:: Given records ::
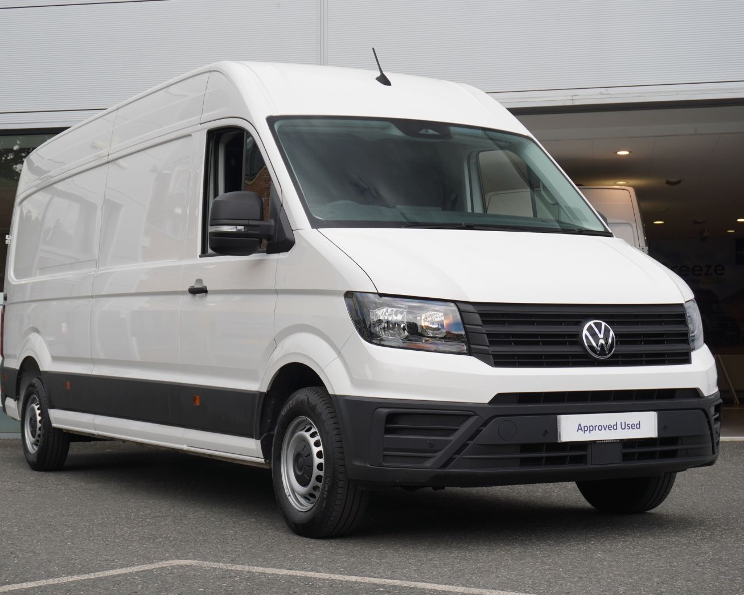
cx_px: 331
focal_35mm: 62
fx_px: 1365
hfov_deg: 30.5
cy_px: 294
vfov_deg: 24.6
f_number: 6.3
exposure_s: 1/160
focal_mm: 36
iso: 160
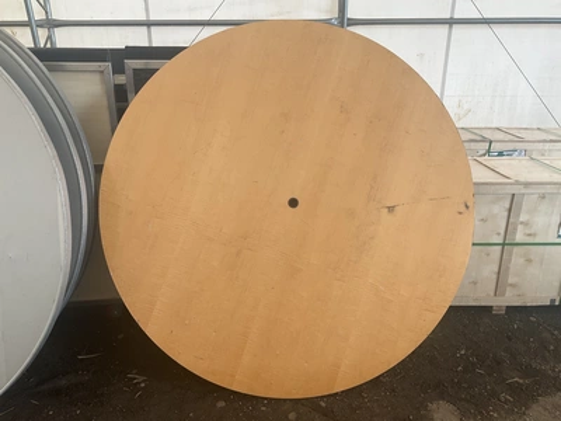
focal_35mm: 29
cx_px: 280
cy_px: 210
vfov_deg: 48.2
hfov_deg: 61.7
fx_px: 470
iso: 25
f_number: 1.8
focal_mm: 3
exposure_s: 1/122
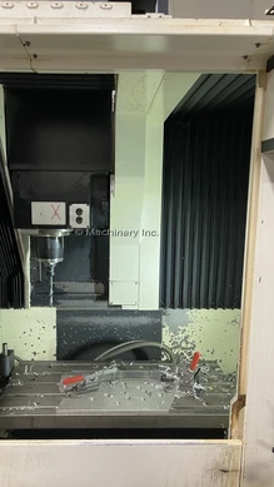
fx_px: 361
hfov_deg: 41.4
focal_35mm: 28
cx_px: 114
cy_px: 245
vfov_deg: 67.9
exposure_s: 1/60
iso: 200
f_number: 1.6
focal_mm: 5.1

:: Aim of the task ::
All of the material shown above needs to be duplicated exactly. Omit every picture.

:: Result for this task ::
cx_px: 331
focal_35mm: 62
fx_px: 1365
hfov_deg: 30.5
cy_px: 294
vfov_deg: 24.6
f_number: 6.3
exposure_s: 1/160
focal_mm: 36
iso: 160
focal_35mm: 29
cx_px: 280
cy_px: 210
vfov_deg: 48.2
hfov_deg: 61.7
fx_px: 470
iso: 25
f_number: 1.8
focal_mm: 3
exposure_s: 1/122
fx_px: 361
hfov_deg: 41.4
focal_35mm: 28
cx_px: 114
cy_px: 245
vfov_deg: 67.9
exposure_s: 1/60
iso: 200
f_number: 1.6
focal_mm: 5.1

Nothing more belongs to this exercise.